In-Network Coherence Filtering: Snoopy Coherence without Broadcasts
Abstract
With transistor miniaturization leading to an abundance of
on-chip resources and uniprocessor designs providing diminishing returns, the industry has moved beyond single-core microprocessors and embraced the many-core wave. Scalable
cache coherence protocol implementations are necessary to al
low fast sharing of data among various cores and drive the
many-core revolution forward. Snoopy coherence protocols, if
realizable, have the desirable property of having low storage
overhead and not adding indirection delay to cache-to-cache
accesses.

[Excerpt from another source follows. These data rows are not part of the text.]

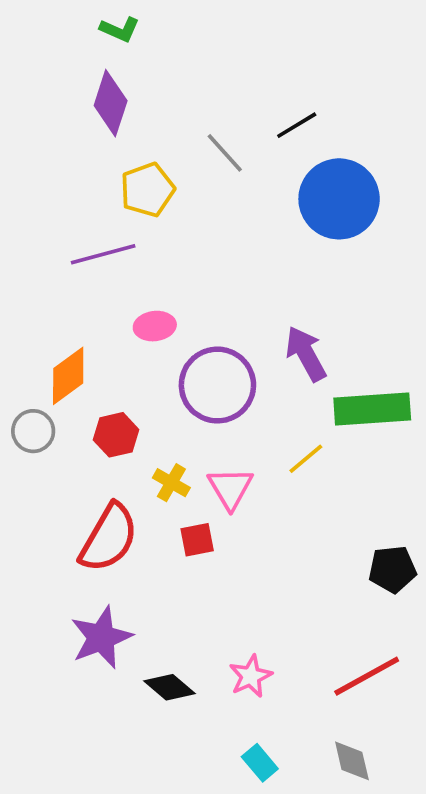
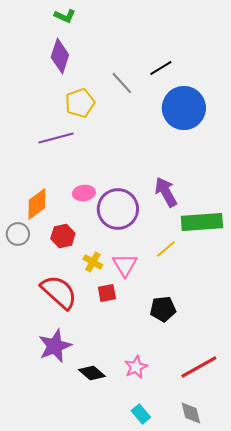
pink ellipse: (155, 326) -> (84, 193), moved
red semicircle: (109, 538) -> (59, 292), turned -78
black pentagon: (392, 569) -> (163, 309), moved

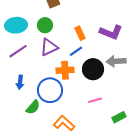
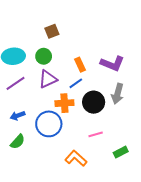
gray arrow: (116, 61) -> (118, 94), turned -72
blue arrow: (20, 82) -> (18, 116), turned 64
green semicircle: (33, 107) -> (18, 142), moved
orange L-shape: (64, 123) -> (76, 158), moved

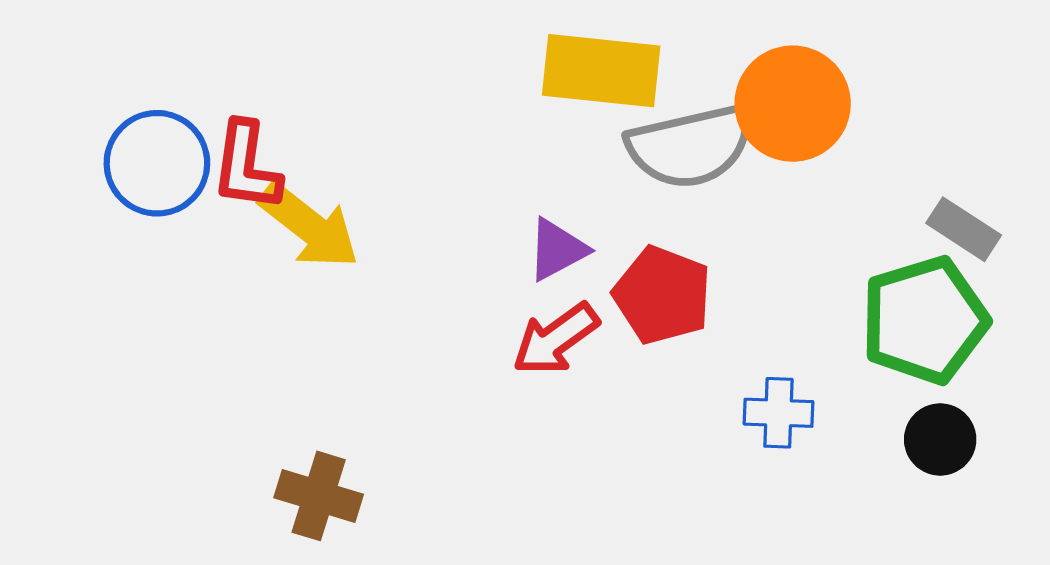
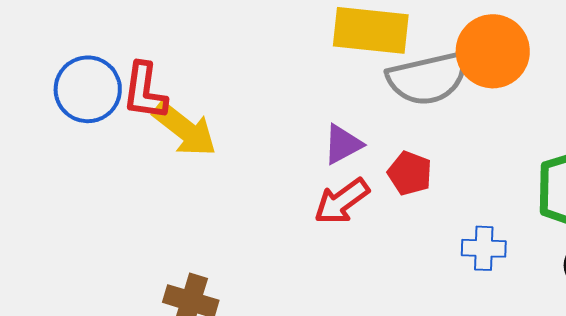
red pentagon: (662, 295) -> (410, 173), size x0.7

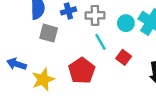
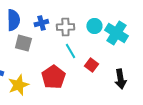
cyan circle: (126, 23) -> (94, 26), moved

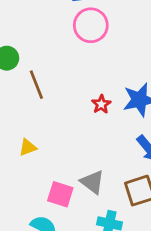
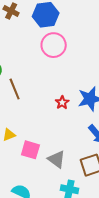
pink square: (60, 194) -> (30, 150), moved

There are various proposals, like Token Coherence
(TokenB), Uncorq, Intel QPI, INSO and Timestamp Snooping, that tackle the ordering of requests in snoopy protocols
and make them realizable on unordered networks. However,
snoopy protocols still have the broadcast overhead because
each coherence request goes to all cores in the system. This
has substantial network bandwidth and power implications.
In this work, we propose embedding small in-network coherence filters inside on-chip routers that dynamically track sharing patterns among various cores. This sharing information is
used to filter away redundant snoop requests that are traveling
towards unshared cores. Filtering these useless messages saves
network bandwidth and power and makes snoopy protocols on
many-core systems truly scalable. Our in-network coherence
filters are able to reduce the total number of snoops in the system on an average by 41.9%, thereby reducing total network
traffic by 25.4% on 16-processor chip multiprocessor (CMP)
systems running parallel applications. For 64-processor CMP
systems, our filtering technique on an average achieves 46.5%
reduction in total number of snoops that ends up reducing the
total network traffic by 27.3%, on an average.